I have a Nikon CoolPix L26 digital camera and am using the rechargable battery that came along with it. It is a 1.2V / 2100 mAH battery (Infinite brand)

Even when I fully recharge the battery and use it with my camera, I can hardly use it.

The camera just switches ON and turns OFF within 2-3 seconds.

Is there something wrong with the battery? I am beginning to worry about the mAH specs...Do I need still higher mAH battery ?

3 Answers 3


The problem may be the voltage rather than the mAH. A standard AA is 1.5 volts. If your battery is only providing 1.2 volts, it may be insufficient voltage for the circuitry to operate on.

  • 1.2 is nominal for Ni-Cd rechargeable. 1.5 is nominal for standard non-rechargeable AAs. They both work. However, 1.2V for non-rechargeable AAs can be considered low, near drained. There's a setting to switch between which influences the battery level indicator.
    – Overmind
    Jul 17, 2020 at 11:31

You could always test the camera with a fresh pair of AA alkaline batteries. If the camera operates fine in that scenario, then the problem is most likely the batteries that came with your camera. If the camera still demonstrates the issue, then something else is going on.

Assuming the camera is okay, I would try another set of rechargeable batteries, preferably made by a major manufacturer. With AA batteries there are just too many generics out there that don't perform as well. Just because a battery is rated at 2100 mAh doesn't mean it is performing at 2100 mAh! And even the best rechargeable batteries have a limited life cycle and will eventually need to be replaced. Be sure to follow recommended practice and charge a new set the first time for at least 6-8 hours, even if the light on the charger indicates it is fully charged after a couple of hours. It takes several charge/discharge cycles for most types of rechargeable batteries to reach full capacity.

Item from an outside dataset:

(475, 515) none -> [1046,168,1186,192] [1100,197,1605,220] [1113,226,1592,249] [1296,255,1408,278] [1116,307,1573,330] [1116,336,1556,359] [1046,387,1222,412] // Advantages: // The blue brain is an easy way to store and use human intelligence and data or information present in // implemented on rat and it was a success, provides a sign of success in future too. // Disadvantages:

I'm resurrecting this topic because I recently got one of these cameras from someone. I had the same problem.

The long story:

As I figured out, the problem is not the actual batteries.

I tried NiMHs fully charged and got the low battery error.

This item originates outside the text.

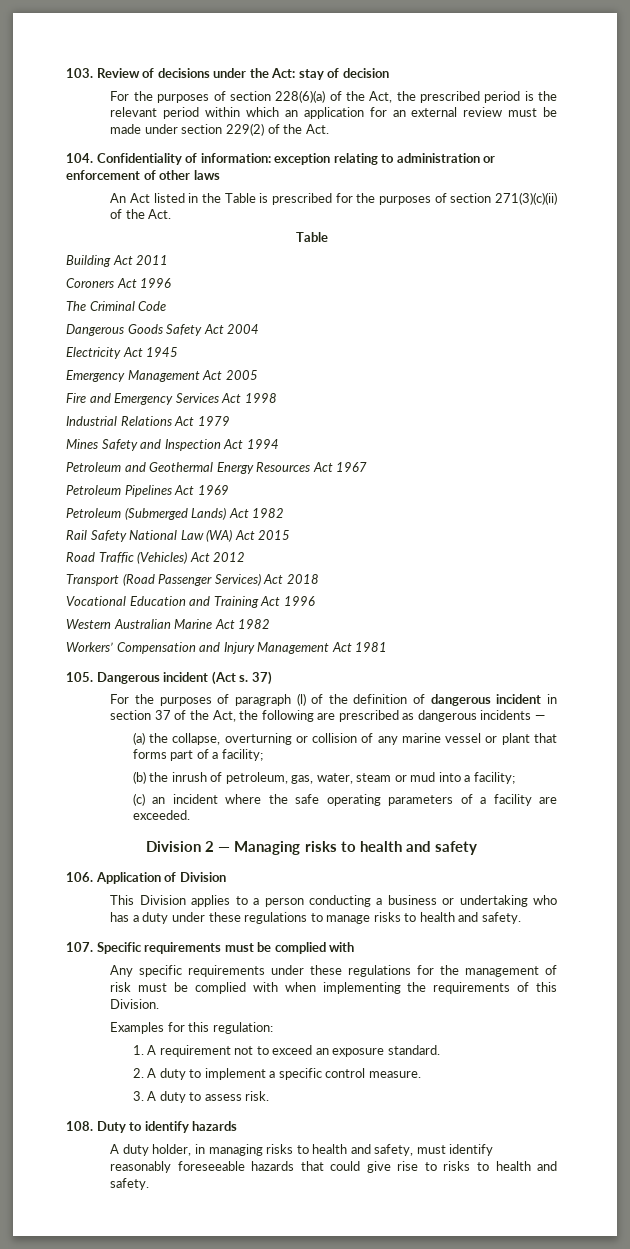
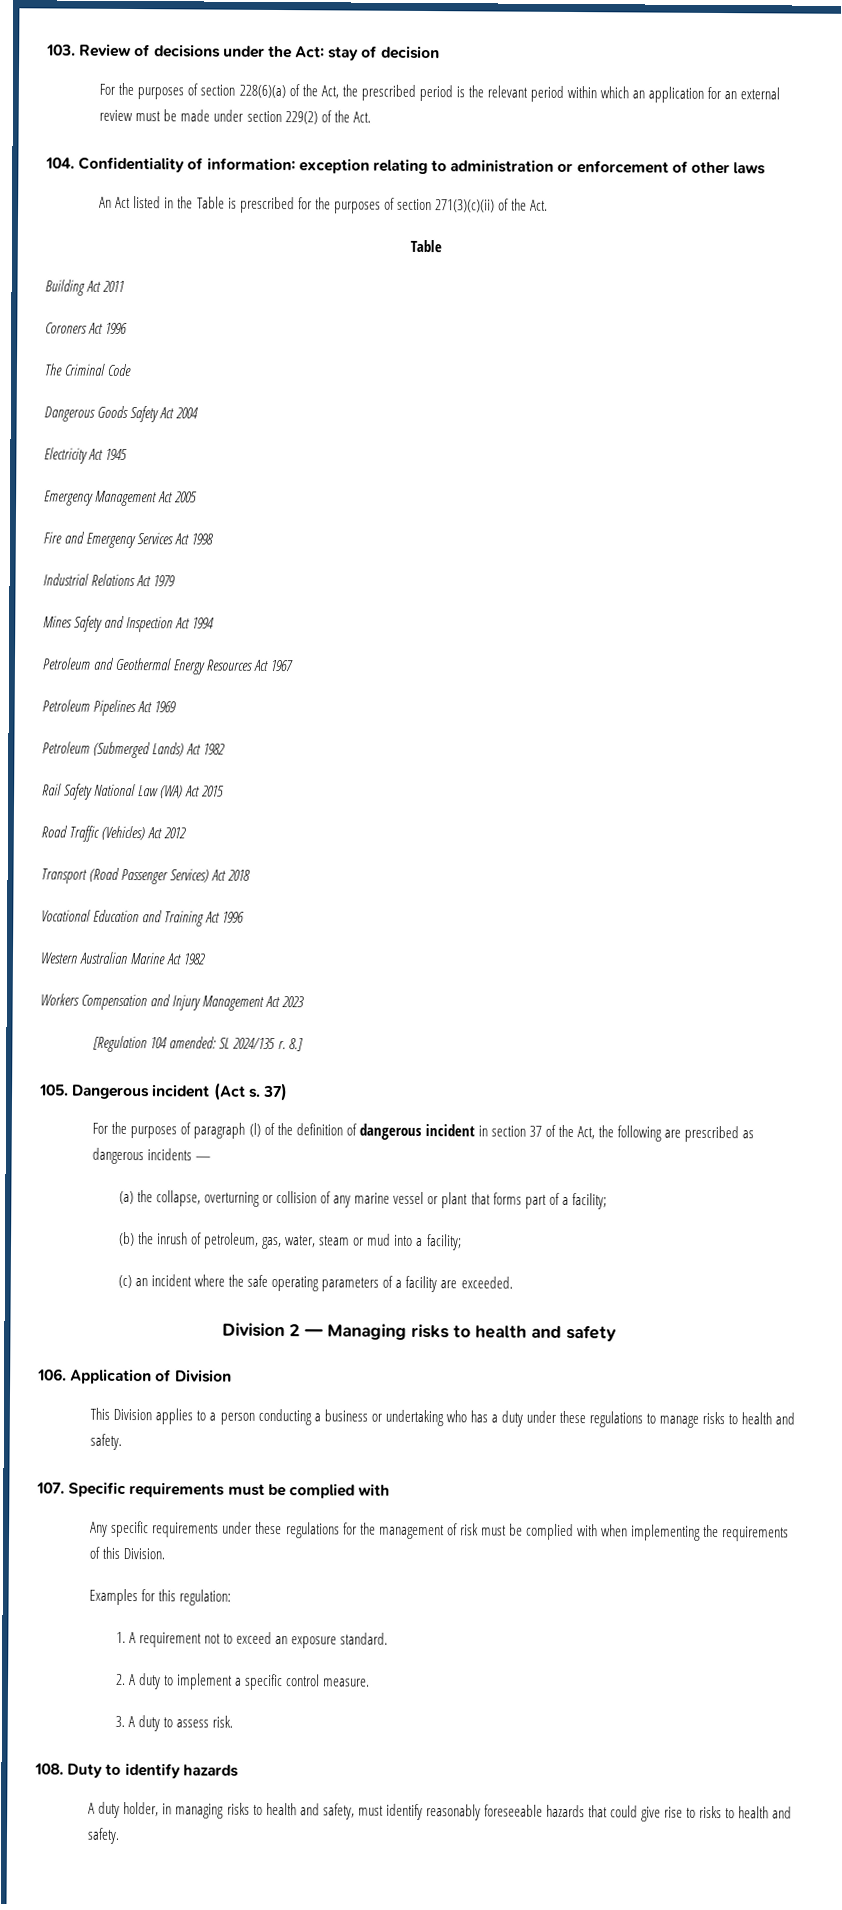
[66,642,113,652] Workers’ -> [40,993,79,1006] Workers
[355,642,388,652] 1981 -> [281,996,305,1008] [93,1035,303,1053] 2023 // [Regulation 104 amended: SL 2024/135 r. 8.]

I tried new AA Alkalines and they only worked for a few pics.

Things to note (possibilities of problems):

  • there may be an imperfect contact
  • there may be something wrong in the settings (unlikely though)
  • there may be a problem with the clock battery (internal)

So I took things step by step.

  • I checked the contacts and there were in very good shape, powerful pressing on batteries so arcs or insufficient current was excluded.

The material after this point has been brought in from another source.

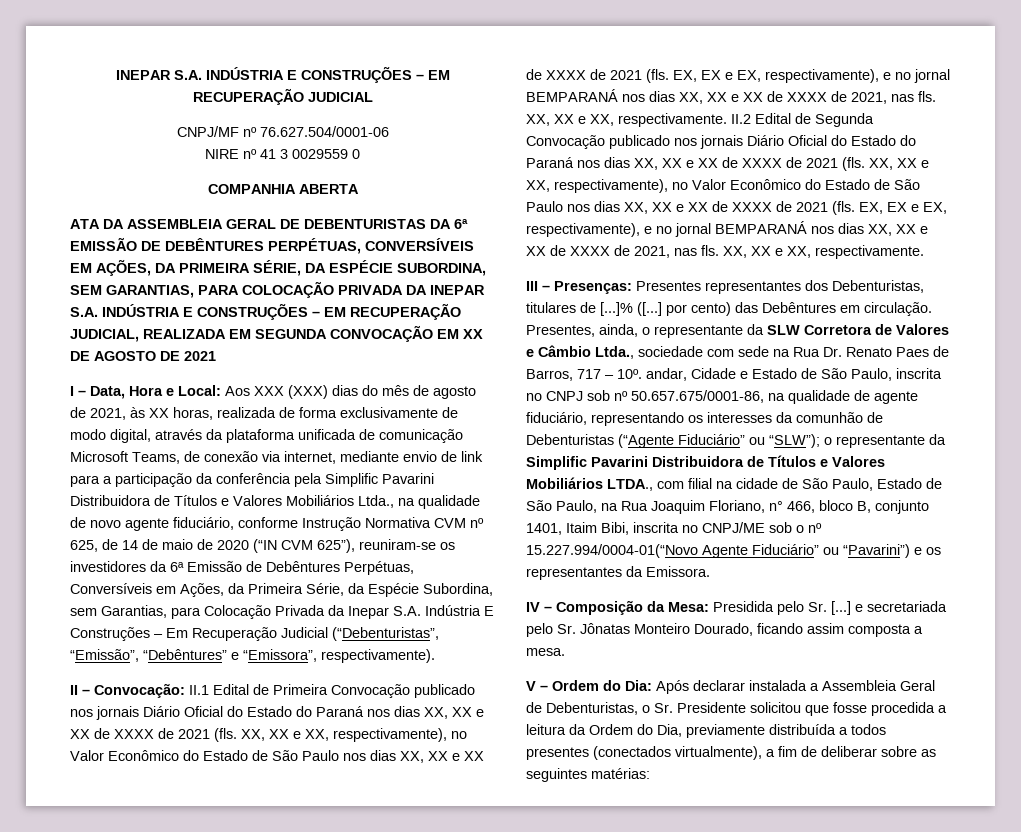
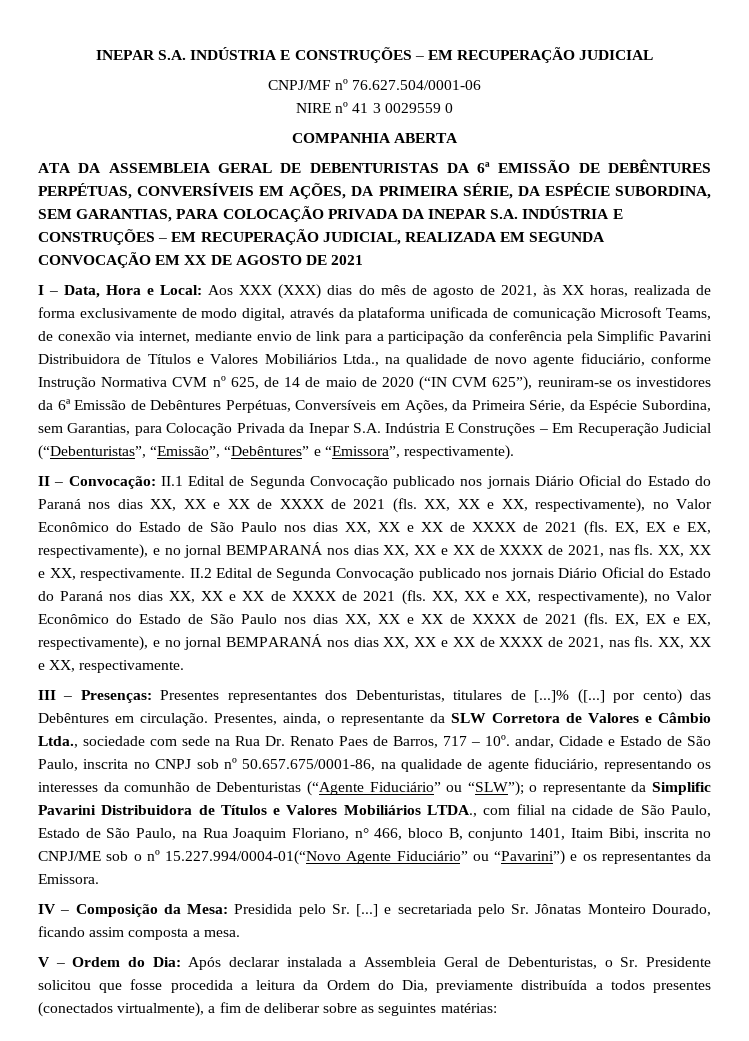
[273,684,328,695] Primeira -> [249,476,305,489] Segunda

  • I checked the internal settings and made sure that the setting is for Alkalines when I used Alkalines.

  • Since the above did not solve it, only one thing remained: the internal battery. The clock reset upon changing batteries was an indicator of this. The original owner confirmed that he did not use the camera for a long time, so that confirmed my hypothesis. Then the problem was that the internal battery is relatively hard to reach and an inexperienced person with precision disassembly may break things. So I decided not to open it. I took the best Alkalines I had fully charged brand new at 1.6V and let them in the camera for a few days. After a few days, I was able to take over 100 pics without any error. Then, the error came back. The Alkalines were still at around 90% indicator. After a few more days of doing nothing, it started to work again and I was able to make more pictures with no error.

Conclusion: the internal battery re-charged slowly from the normal Alkalines until it reached a sufficient level to cause no more errors.

So the fix, if contacts and settings are both fine, is to let new Alkalines in there for a while (a few days) for the internal battery to recharge or, in the case or rechargeable batteries, let them connected to charger while inside about 3h more than the duration of a normal charge.